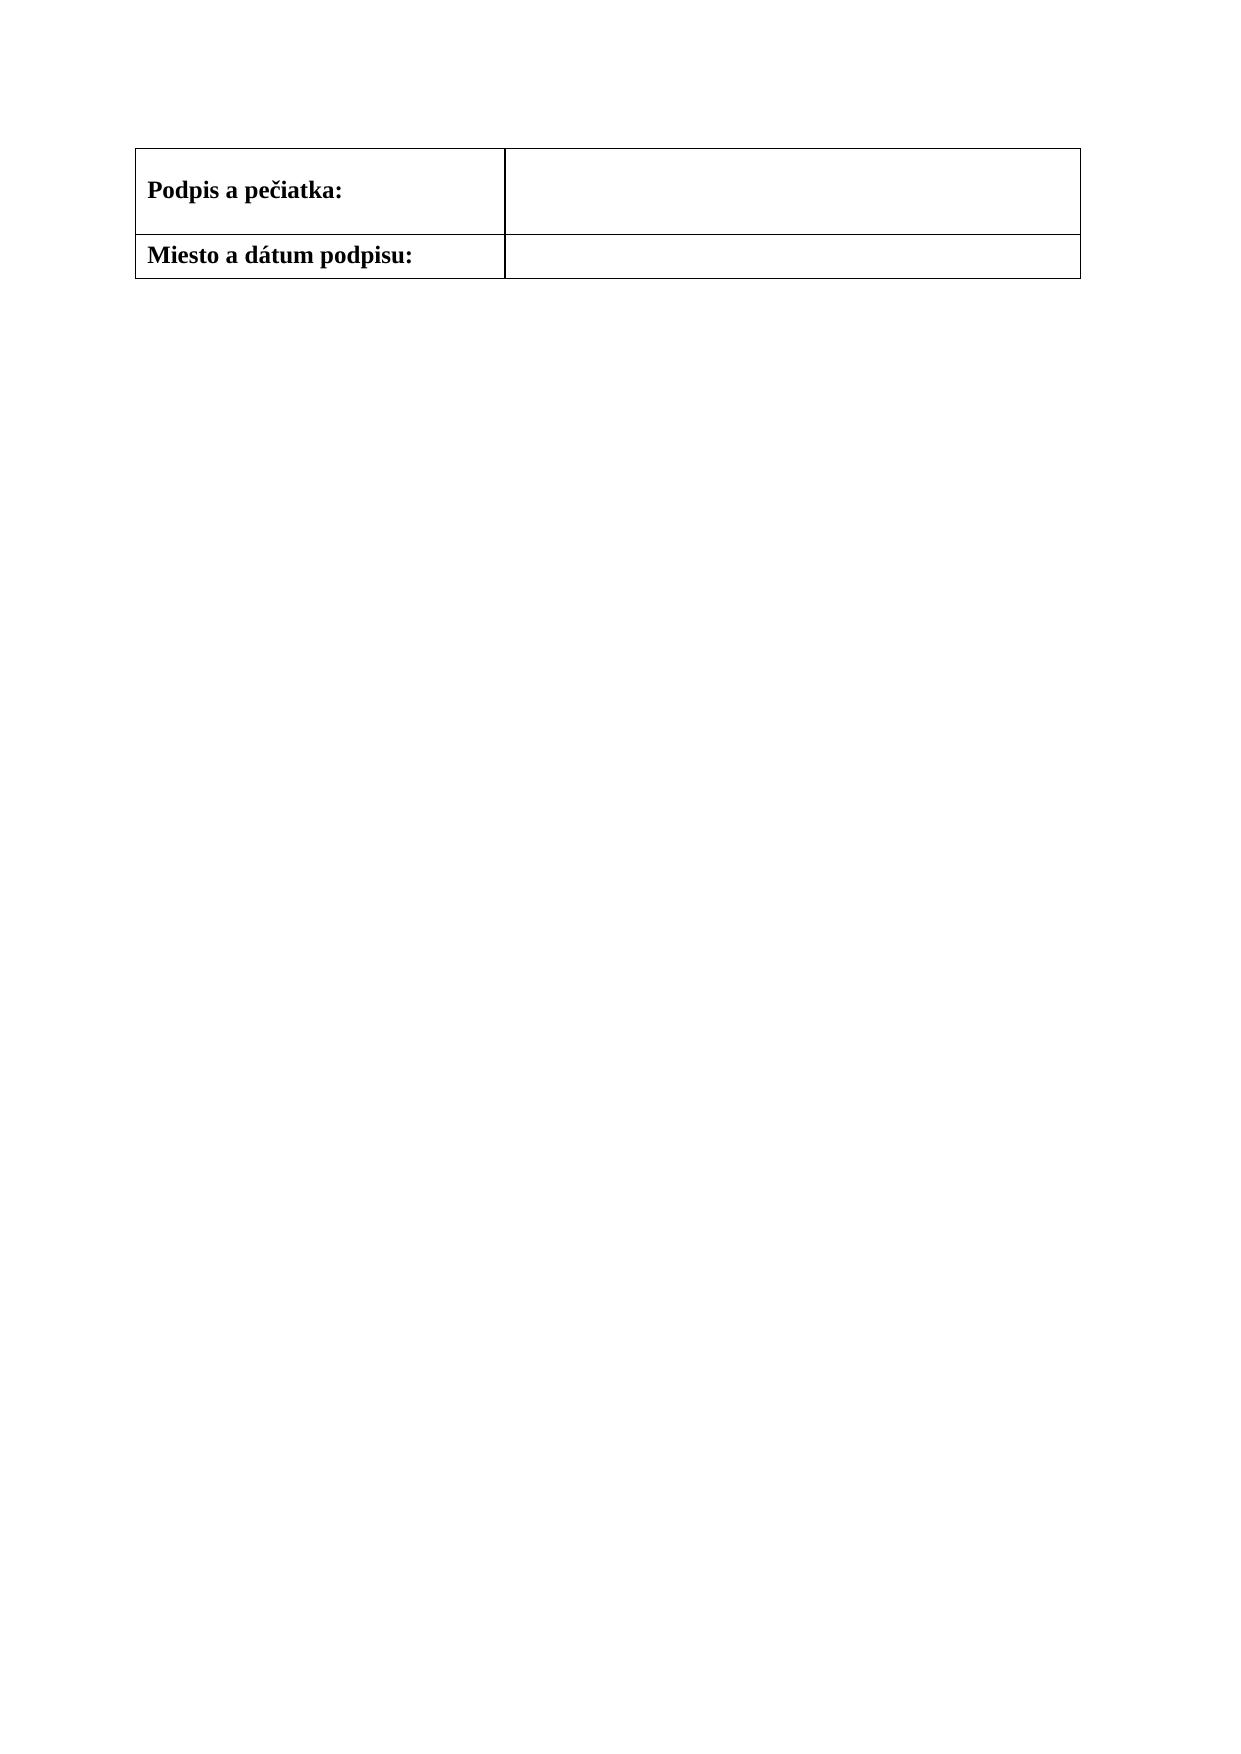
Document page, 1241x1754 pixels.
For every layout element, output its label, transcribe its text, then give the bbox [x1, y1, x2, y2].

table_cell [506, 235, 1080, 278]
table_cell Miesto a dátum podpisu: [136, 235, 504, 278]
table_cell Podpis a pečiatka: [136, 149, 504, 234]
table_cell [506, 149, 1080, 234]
******************************
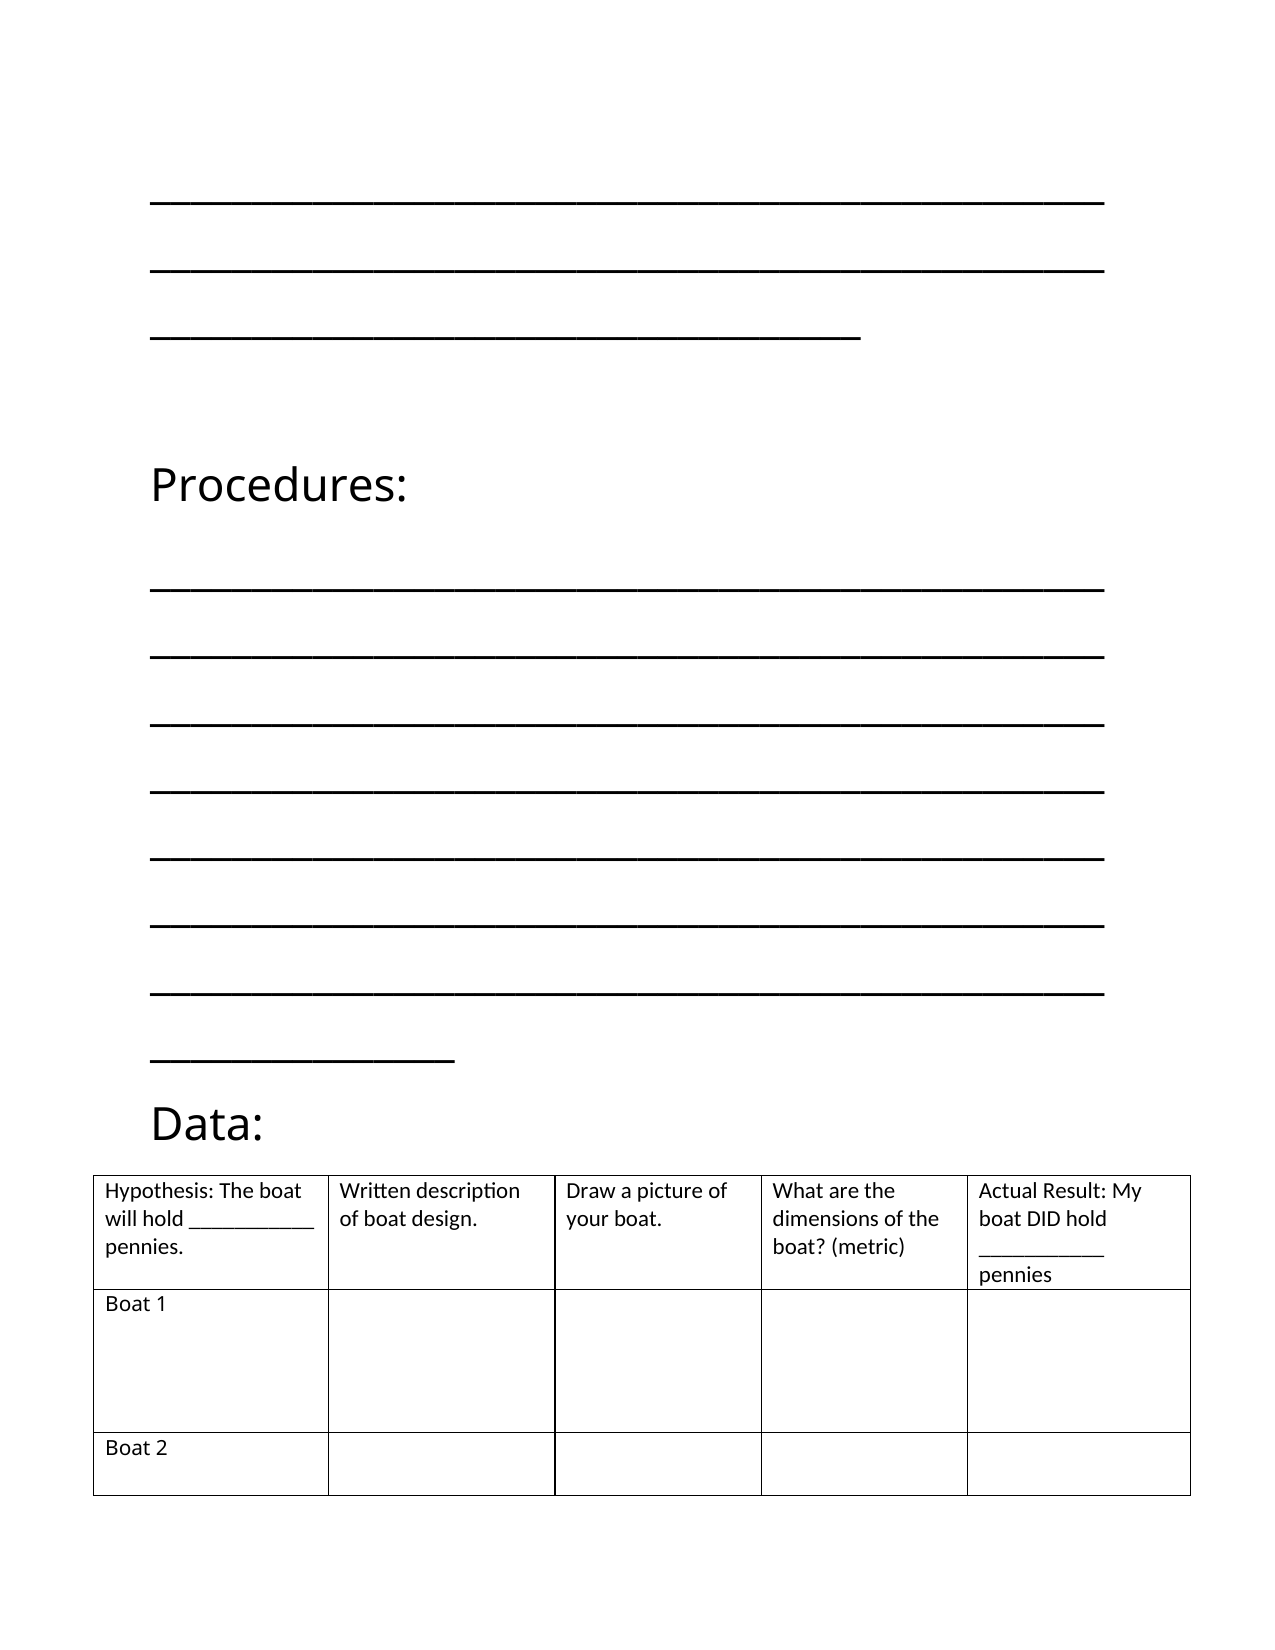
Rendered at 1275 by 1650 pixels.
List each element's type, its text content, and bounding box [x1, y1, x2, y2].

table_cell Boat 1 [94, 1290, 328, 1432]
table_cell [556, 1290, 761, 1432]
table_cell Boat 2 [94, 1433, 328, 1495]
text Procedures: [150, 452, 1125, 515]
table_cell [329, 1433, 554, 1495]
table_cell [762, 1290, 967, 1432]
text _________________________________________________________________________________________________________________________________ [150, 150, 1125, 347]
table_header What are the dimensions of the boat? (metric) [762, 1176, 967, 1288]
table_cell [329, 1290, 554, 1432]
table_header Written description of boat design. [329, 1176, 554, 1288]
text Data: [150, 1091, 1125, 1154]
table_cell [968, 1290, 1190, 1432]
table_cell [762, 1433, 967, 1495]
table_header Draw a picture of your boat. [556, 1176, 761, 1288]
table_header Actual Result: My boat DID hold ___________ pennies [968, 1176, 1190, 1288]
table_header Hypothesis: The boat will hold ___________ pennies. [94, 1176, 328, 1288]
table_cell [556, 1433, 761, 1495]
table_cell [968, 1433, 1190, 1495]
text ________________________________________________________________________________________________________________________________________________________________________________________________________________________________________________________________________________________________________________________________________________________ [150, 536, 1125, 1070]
******************************
● Exercise directions
Go through the records and show every line with the string "pixels" in it.

● Reply
Document page, 1241x1754 pixels.
Rendered at 1275 by 1650 pixels.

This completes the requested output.